The party would never admit it but its leaders privately concede they feel like spiders caught in their own web.
BJP is also finding it difficult to explain its conduct in March. The then health minister Tulsiram Silawat in the Congress Government disappeared in the middle of March and surfaced in a Bengaluru hotel huddled with other defectors. Deserting the ship when he should have been at the forefront of the war against the pandemic is being held against both Silawat and the BJP. Sanwer in Indore, the area Silawat represented in the assembly, is among the worst affected in the state.
Silawat who has been winning the seat for the Congress for many terms is now struggling to save Sanwer and his own political future. Jyotiraditya Scindia was insisting on making Silawat the deputy chief minister in Kamal Nath ministry and subsequently in the Chouhan Ministry too. State BJP leaders are now keen to ensure his defeat. The seizure of Rs 51 lakh near Sanwer from a man claiming to be a BJP worker has added to the stink around BJP as the man failed to satisfactorily account for the cash.

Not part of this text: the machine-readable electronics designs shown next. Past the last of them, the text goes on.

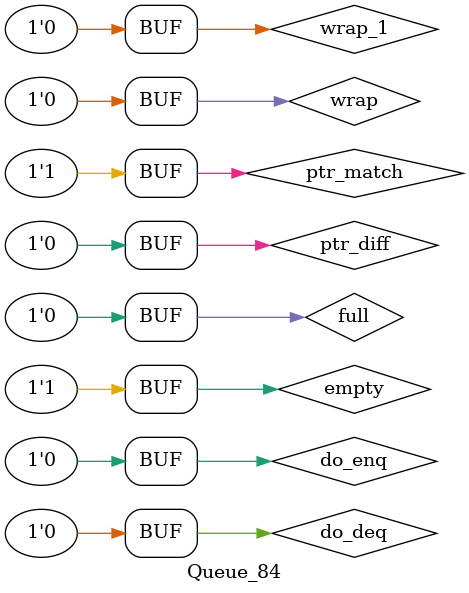
<source format=sv>
`ifndef RANDOMIZE
  `ifdef RANDOMIZE_MEM_INIT
    `define RANDOMIZE
  `endif // RANDOMIZE_MEM_INIT
`endif // not def RANDOMIZE
`ifndef RANDOMIZE
  `ifdef RANDOMIZE_REG_INIT
    `define RANDOMIZE
  `endif // RANDOMIZE_REG_INIT
`endif // not def RANDOMIZE

`ifndef RANDOM
  `define RANDOM $random
`endif // not def RANDOM

// Users can define INIT_RANDOM as general code that gets injected into the
// initializer block for modules with registers.
`ifndef INIT_RANDOM
  `define INIT_RANDOM
`endif // not def INIT_RANDOM

// If using random initialization, you can also define RANDOMIZE_DELAY to
// customize the delay used, otherwise 0.002 is used.
`ifndef RANDOMIZE_DELAY
  `define RANDOMIZE_DELAY 0.002
`endif // not def RANDOMIZE_DELAY

// Define INIT_RANDOM_PROLOG_ for use in our modules below.
`ifndef INIT_RANDOM_PROLOG_
  `ifdef RANDOMIZE
    `ifdef VERILATOR
      `define INIT_RANDOM_PROLOG_ `INIT_RANDOM
    `else  // VERILATOR
      `define INIT_RANDOM_PROLOG_ `INIT_RANDOM #`RANDOMIZE_DELAY begin end
    `endif // VERILATOR
  `else  // RANDOMIZE
    `define INIT_RANDOM_PROLOG_
  `endif // RANDOMIZE
`endif // not def INIT_RANDOM_PROLOG_

// Include register initializers in init blocks unless synthesis is set
`ifndef SYNTHESIS
  `ifndef ENABLE_INITIAL_REG_
    `define ENABLE_INITIAL_REG_
  `endif // not def ENABLE_INITIAL_REG_
`endif // not def SYNTHESIS

// Include rmemory initializers in init blocks unless synthesis is set
`ifndef SYNTHESIS
  `ifndef ENABLE_INITIAL_MEM_
    `define ENABLE_INITIAL_MEM_
  `endif // not def ENABLE_INITIAL_MEM_
`endif // not def SYNTHESIS

// Standard header to adapt well known macros for prints and assertions.

// Users can define 'PRINTF_COND' to add an extra gate to prints.
`ifndef PRINTF_COND_
  `ifdef PRINTF_COND
    `define PRINTF_COND_ (`PRINTF_COND)
  `else  // PRINTF_COND
    `define PRINTF_COND_ 1
  `endif // PRINTF_COND
`endif // not def PRINTF_COND_

// Users can define 'ASSERT_VERBOSE_COND' to add an extra gate to assert error printing.
`ifndef ASSERT_VERBOSE_COND_
  `ifdef ASSERT_VERBOSE_COND
    `define ASSERT_VERBOSE_COND_ (`ASSERT_VERBOSE_COND)
  `else  // ASSERT_VERBOSE_COND
    `define ASSERT_VERBOSE_COND_ 1
  `endif // ASSERT_VERBOSE_COND
`endif // not def ASSERT_VERBOSE_COND_

// Users can define 'STOP_COND' to add an extra gate to stop conditions.
`ifndef STOP_COND_
  `ifdef STOP_COND
    `define STOP_COND_ (`STOP_COND)
  `else  // STOP_COND
    `define STOP_COND_ 1
  `endif // STOP_COND
`endif // not def STOP_COND_

module Queue_84();
  wire ptr_match = 1'h1;	// src/main/scala/chisel3/util/Decoupled.scala:278:33, :279:25
  wire empty = 1'h1;	// src/main/scala/chisel3/util/Decoupled.scala:278:33, :279:25
  wire full = 1'h0;	// src/main/scala/chisel3/util/Counter.scala:73:24, src/main/scala/chisel3/util/Decoupled.scala:280:24, :281:27, :282:27, :327:32
  wire do_enq = 1'h0;	// src/main/scala/chisel3/util/Counter.scala:73:24, src/main/scala/chisel3/util/Decoupled.scala:280:24, :281:27, :282:27, :327:32
  wire do_deq = 1'h0;	// src/main/scala/chisel3/util/Counter.scala:73:24, src/main/scala/chisel3/util/Decoupled.scala:280:24, :281:27, :282:27, :327:32
  wire wrap = 1'h0;	// src/main/scala/chisel3/util/Counter.scala:73:24, src/main/scala/chisel3/util/Decoupled.scala:280:24, :281:27, :282:27, :327:32
  wire wrap_1 = 1'h0;	// src/main/scala/chisel3/util/Counter.scala:73:24, src/main/scala/chisel3/util/Decoupled.scala:280:24, :281:27, :282:27, :327:32
  wire ptr_diff = 1'h0;	// src/main/scala/chisel3/util/Counter.scala:73:24, src/main/scala/chisel3/util/Decoupled.scala:280:24, :281:27, :282:27, :327:32
endmodule


</source>
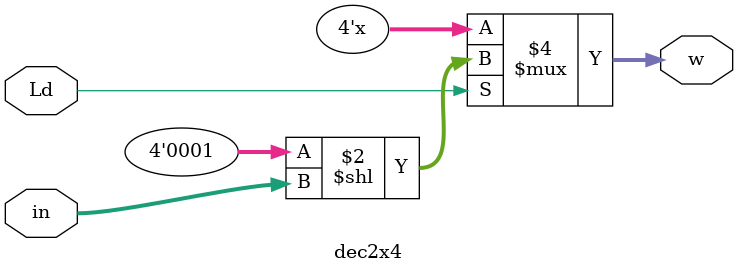
<source format=v>
module dec2x4(output reg [3:0]w, input wire [1:0]in, input wire Ld);
	always @ (Ld)
	begin
		if(Ld)
			w = 4'b0001<<in;
	end
endmodule
</source>
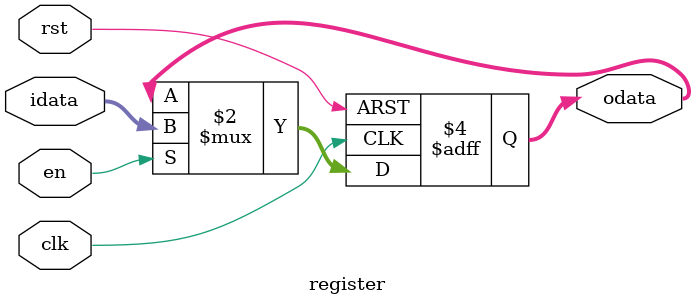
<source format=v>
/*MIT License

Copyright (c) 2020 Debtanu Mukherjee

Permission is hereby granted, free of charge, to any person obtaining a copy
of this software and associated documentation files (the "Software"), to deal
in the Software without restriction, including without limitation the rights
to use, copy, modify, merge, publish, distribute, sublicense, and/or sell
copies of the Software, and to permit persons to whom the Software is
furnished to do so, subject to the following conditions:

The above copyright notice and this permission notice shall be included in all
copies or substantial portions of the Software.

THE SOFTWARE IS PROVIDED "AS IS", WITHOUT WARRANTY OF ANY KIND, EXPRESS OR
IMPLIED, INCLUDING BUT NOT LIMITED TO THE WARRANTIES OF MERCHANTABILITY,
FITNESS FOR A PARTICULAR PURPOSE AND NONINFRINGEMENT. IN NO EVENT SHALL THE
AUTHORS OR COPYRIGHT HOLDERS BE LIABLE FOR ANY CLAIM, DAMAGES OR OTHER
LIABILITY, WHETHER IN AN ACTION OF CONTRACT, TORT OR OTHERWISE, ARISING FROM,
OUT OF OR IN CONNECTION WITH THE SOFTWARE OR THE USE OR OTHER DEALINGS IN THE
SOFTWARE.
*/


`timescale 10ns/1ns
module register(clk, rst, en, idata, odata);

parameter DATASIZE = 8;

input clk, rst, en;
input [DATASIZE-1:0] idata;
output [DATASIZE-1:0] odata;

reg [DATASIZE-1:0] odata;


always @(posedge clk or posedge rst) begin
	if(rst)
		odata <= {DATASIZE{1'b0}};
	else if(en)
		odata <= idata;
end


endmodule

</source>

BJP has been downplaying the intra-party differences since the arrival of Scindia and his band of defectors. The resentment has been so widespread that RSS chief Mohan Bhagwat had to make three trips to Bhopal to placate the Sangh cadre.
After wresting power in the state BJP has tried to use its unending battle against the coronavirus to hide administrative failures. Shivraj Chouhan, the first chief minister to test positive, was treated in a private hospital. He was criticized for patronizing a private facility when the government was pumping massive money to treat patients in government hospitals.